A partir de ces faits, nous pouvons esquisser une ébauche de quelques-unes des principales revendications que les travailleurs et travailleuses révolutionnaires à Cuba devraient mettre de l’avant:

Tout d’abord, il y a les exigences démocratiques. Le monopole du Parti Communiste sur le pouvoir politique, et en particulier le contrôle des syndicats, doit être aboli. Ce n’est pas dans le but de mettre en place le libéralisme bourgeois, mais pour que la classe ouvrière soit libre de s’organiser pour la défense de ses propres intérêts de classe, ce qui est le plus important, de sorte que les travailleurs politiquement avancés puissent avoir de meilleures possibilités pour bâtir leur propre parti révolutionnaire d’avant-garde.
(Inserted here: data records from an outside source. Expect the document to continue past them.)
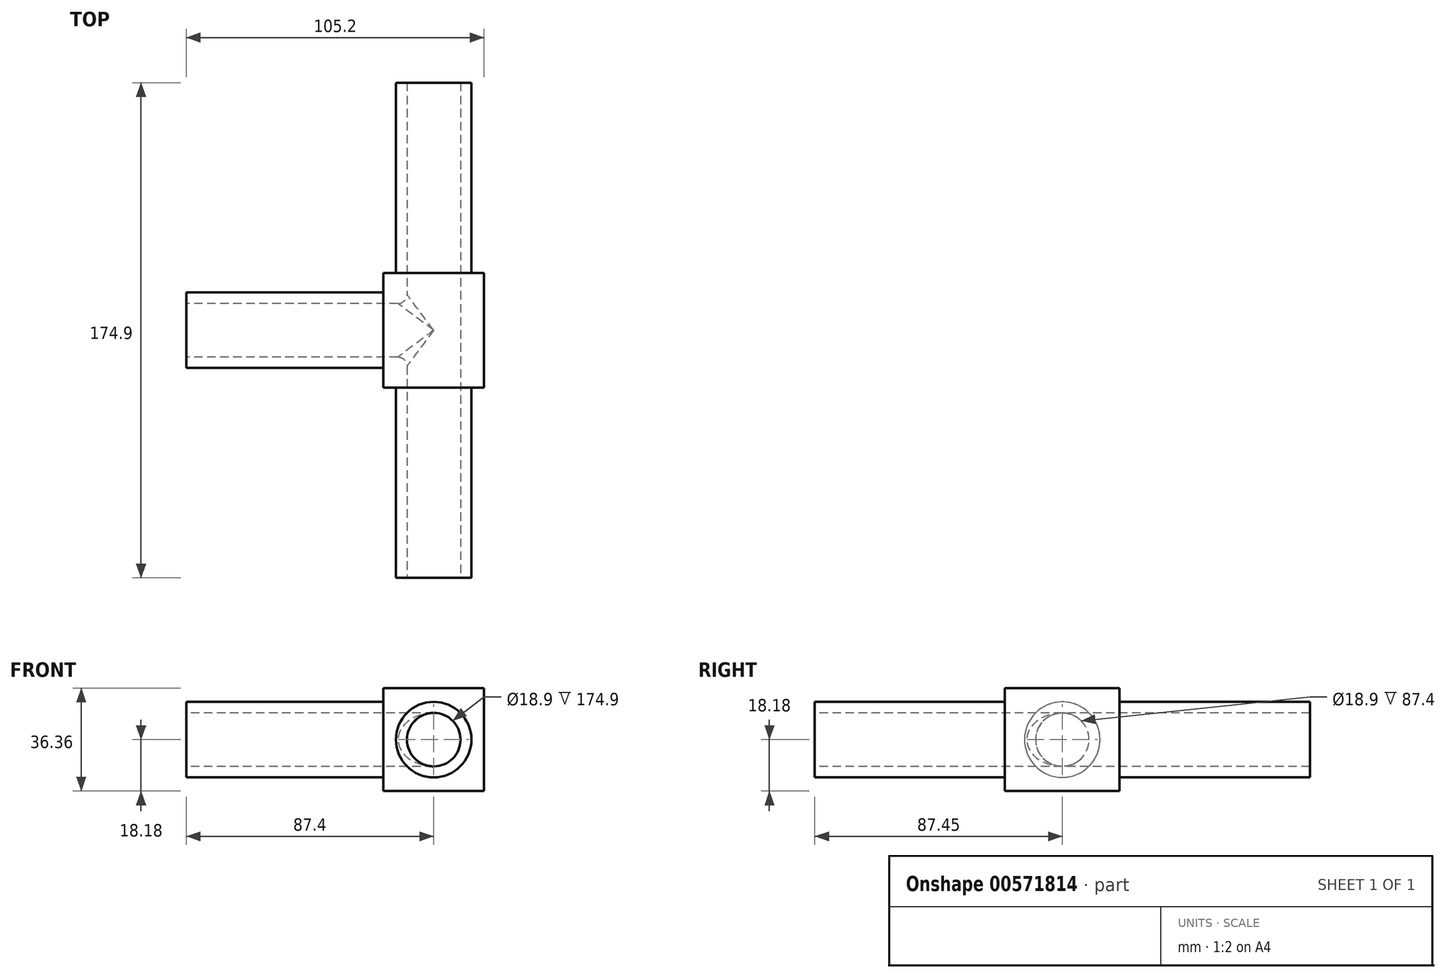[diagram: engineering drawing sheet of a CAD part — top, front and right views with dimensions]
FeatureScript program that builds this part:
annotation { "Feature Type Name" : "Feature", "Feature Type Description" : "" }
export const myFeature = defineFeature(function(context is Context, id is Id, definition is map)
    precondition{}
    {
        {
            var Q0;
            Q0=qCreatedBy(makeId("Front.planeOp"),FACE);
            var sketch = newSketch(context, id + "F0", { "sketchPlane" : qUnion([Q0])});
            skLineSegment(sketch, "E0.bottom", {"start": v(-17.8, -18.18) * mm, "end": v(17.8, -18.18) * mm});
            skLineSegment(sketch, "E0.top", {"start": v(-17.8, 18.18) * mm, "end": v(17.8, 18.18) * mm});
            skLineSegment(sketch, "E0.left", {"start": v(-17.8, -18.18) * mm, "end": v(-17.8, 18.18) * mm});
            skLineSegment(sketch, "E0.right", {"start": v(17.8, -18.18) * mm, "end": v(17.8, 18.18) * mm});
            skPoint(sketch, "E0.middle", {"position": v(0, 0) * mm});
            skSolve(sketch);
        }
        {
            var Q0;
            Q0 = qSketchRegion(id + "F0", true);
            extrude(context, id + "F1", {"entities" : qUnion([Q0]), "endBound" : BoundingType.SYMMETRIC, "depth" : 174.9 * mm, "offsetDistance" : 25 * mm});
        }
        {
            var Q0;
            Q0=makeQuery(id+"F1.opExtrude","CAP_FACE",FACE,{"disambiguationData":[OSD([sQuery(id+"F0.wireOp",EDGE,"E0.bottom"),sQuery(id+"F0.wireOp",EDGE,"E0.top"),sQuery(id+"F0.wireOp",EDGE,"E0.left"),sQuery(id+"F0.wireOp",EDGE,"E0.right")])],"isStart":false});
            var sketch = newSketch(context, id + "F2", { "sketchPlane" : qUnion([Q0])});
            skCircle(sketch, "E1", {"center": v(0, 0) * mm, "radius": 9.45 * mm});
            skSolve(sketch);
        }
        {
            var Q0;
            Q0 = qSketchRegion(id + "F2", true);
            extrude(context, id + "F3", {"entities" : qUnion([Q0]), "operationType" : NewBodyOperationType.REMOVE, "oppositeDirection" : true, "depth" : 206.4 * mm, "offsetDistance" : 25 * mm});
        }
        {
            var Q0;
            Q0=qCreatedBy(makeId("Right.planeOp"),FACE);
            var sketch = newSketch(context, id + "F4", { "sketchPlane" : qUnion([Q0])});
            skCircle(sketch, "E2", {"center": v(0, 0) * mm, "radius": 13.34 * mm});
            skSolve(sketch);
        }
        {
            var Q0;
            Q0 = qSketchRegion(id + "F4", true);
            extrude(context, id + "F5", {"entities" : qUnion([Q0]), "operationType" : NewBodyOperationType.ADD, "oppositeDirection" : true, "depth" : 87.4 * mm, "offsetDistance" : 25 * mm});
        }
        {
            var Q0;
            Q0=makeQuery(id+"F5.opExtrude","CAP_FACE",FACE,{"disambiguationData":[OSD([sQuery(id+"F4.wireOp",EDGE,"E2")])],"isStart":false});
            var sketch = newSketch(context, id + "F6", { "sketchPlane" : qUnion([Q0])});
            skCircle(sketch, "E3", {"center": v(0, 0) * mm, "radius": 9.45 * mm});
            skSolve(sketch);
        }
        {
            var Q0;
            Q0 = qSketchRegion(id + "F6", true);
            extrude(context, id + "F7", {"entities" : qUnion([Q0]), "operationType" : NewBodyOperationType.REMOVE, "oppositeDirection" : true, "depth" : 87.4 * mm, "offsetDistance" : 25 * mm});
        }
        {
            var Q0;
            Q0=makeQuery(id+"F1.opExtrude","CAP_FACE",FACE,{"disambiguationData":[OSD([sQuery(id+"F0.wireOp",EDGE,"E0.bottom"),sQuery(id+"F0.wireOp",EDGE,"E0.top"),sQuery(id+"F0.wireOp",EDGE,"E0.left"),sQuery(id+"F0.wireOp",EDGE,"E0.right")])],"isStart":false});
            var sketch = newSketch(context, id + "F8", { "sketchPlane" : qUnion([Q0])});
            skCircle(sketch, "E4", {"center": v(0, 0) * mm, "radius": 9.45 * mm});
            skSolve(sketch);
        }
        {
            var Q0;
            Q0 = qSketchRegion(id + "F8", true);
            extrude(context, id + "F9", {"entities" : qUnion([Q0]), "operationType" : NewBodyOperationType.REMOVE, "oppositeDirection" : true, "depth" : 231.3 * mm, "offsetDistance" : 25 * mm});
        }
        {
            var Q0;
            Q0=makeQuery(id+"F9.boolean.opBoolean","INTERSECT",EDGE,{"disambiguationData":[OD(1.0)],"derivedFrom":[makeQuery(id+"F7.boolean.opBoolean","COPY",FACE,{"derivedFrom":makeQuery(id+"F7.opExtrude","SWEPT_FACE",FACE,{"disambiguationData":[OSD([sQuery(id+"F6.wireOp",EDGE,"E3")])]})}),makeQuery(id+"F9.opExtrude","SWEPT_FACE",FACE,{"disambiguationData":[OSD([sQuery(id+"F8.wireOp",EDGE,"E4")])]})]});
            var Q1;
            Q1=makeQuery(id+"F9.boolean.opBoolean","INTERSECT",EDGE,{"disambiguationData":[OD(0.0)],"derivedFrom":[makeQuery(id+"F7.boolean.opBoolean","COPY",FACE,{"derivedFrom":makeQuery(id+"F7.opExtrude","SWEPT_FACE",FACE,{"disambiguationData":[OSD([sQuery(id+"F6.wireOp",EDGE,"E3")])]})}),makeQuery(id+"F9.opExtrude","SWEPT_FACE",FACE,{"disambiguationData":[OSD([sQuery(id+"F8.wireOp",EDGE,"E4")])]})]});
            fillet(context, id + "F10", {"entities" : qUnion([Q0, Q1]), "radius" : 3.2 * mm, "tangentPropagation" : true, "allowEdgeOverflow" : false});
        }
        {
            var Q0;
            Q0=makeQuery(id+"F1.opExtrude","CAP_FACE",FACE,{"disambiguationData":[OSD([sQuery(id+"F0.wireOp",EDGE,"E0.bottom"),sQuery(id+"F0.wireOp",EDGE,"E0.top"),sQuery(id+"F0.wireOp",EDGE,"E0.left"),sQuery(id+"F0.wireOp",EDGE,"E0.right")])],"isStart":false});
            var sketch = newSketch(context, id + "F11", { "sketchPlane" : qUnion([Q0])});
            skCircle(sketch, "E5", {"center": v(0, 0) * mm, "radius": 13.34 * mm});
            skCircle(sketch, "E6", {"center": v(0, 0) * mm, "radius": 30.92 * mm});
            skSolve(sketch);
        }
        {
            var Q0;
            Q0 = qSketchRegion(id + "F11", true);
            extrude(context, id + "F12", {"entities" : qUnion([Q0]), "operationType" : NewBodyOperationType.REMOVE, "oppositeDirection" : true, "depth" : 67.2 * mm, "offsetDistance" : 25 * mm});
        }
        {
            var Q0;
            Q0=makeQuery(id+"F1.opExtrude","CAP_FACE",FACE,{"disambiguationData":[OSD([sQuery(id+"F0.wireOp",EDGE,"E0.bottom"),sQuery(id+"F0.wireOp",EDGE,"E0.top"),sQuery(id+"F0.wireOp",EDGE,"E0.left"),sQuery(id+"F0.wireOp",EDGE,"E0.right")])],"isStart":true});
            var sketch = newSketch(context, id + "F13", { "sketchPlane" : qUnion([Q0])});
            skCircle(sketch, "E7", {"center": v(0, 0) * mm, "radius": 13.34 * mm});
            skCircle(sketch, "E8", {"center": v(0, 0) * mm, "radius": 36.42 * mm});
            skSolve(sketch);
        }
        {
            var Q0;
            Q0 = qSketchRegion(id + "F13", true);
            extrude(context, id + "F14", {"entities" : qUnion([Q0]), "operationType" : NewBodyOperationType.REMOVE, "oppositeDirection" : true, "depth" : 67.2 * mm, "offsetDistance" : 25 * mm});
        }
    });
Le droit à la liberté d’expression et à la liberté de réunion, sans la surveillance de la police politique, doit être gagné.

Deuxièmement, il y a les exigences défensives: Non à la privatisation. Non aux compensations. Non au blocus impérialiste, ou à toute autre forme d’intervention impérialiste. Troisièmement, il y a les exigences économiques immédiates. La distinction entre le peso régulier et le peso convertible a clairement servi de mécanisme pour l’approfondissement de l’exploitation des masses et de l’accumulation du capital par l’Etat. Elle doit être supprimée.

Cependant les difficultés économiques rencontrées par Cuba ne pourront jamais être résolues uniquement à l’intérieur des frontières de Cuba. Prenons par exemple la dette impérialiste. Au milieu des années 1980, lorsque Cuba était coupé du financement de l’Occident pour défaut de paiement de ses dettes, Fidel Castro a fait quelques déclarations démagogiques sur la nécessité d’un moratoire sur la dette. En l’espace de quelques années, alors que Cuba a conclu des accords pour rentrer dans les bonnes grâces du capital européen, ce discours a été discrètement abandonné. Pourtant, la répudiation de la dette serait une tâche urgente de tout État ouvrier en Amérique latine, en Afrique ou en Asie, accordant à ces Etats la possibilité de réorganiser leur économie pour produire pour les besoins urgents des masses et non pour le service de la dette.

Si quelques pays d’Amérique latine en venaient à répudier leurs dettes et à élaborer un plan économique international, ça améliorerait considérablement les conditions de vie des masses et porterait un coup formidable à l’impérialisme. Ceci ne se produira pas dans le cadre de n’importe lequel des régimes existants, y compris ceux de Cuba «socialiste» et du Venezuela. C’est pourquoi notre programme est la révolution socialiste prolétarienne. En outre, de telles actions pourraient accélérer la renaissance de la conscience de classe dans les pays impérialistes comme les Etats-Unis et, par conséquent pourraient faire avancer la victoire finale du socialisme international.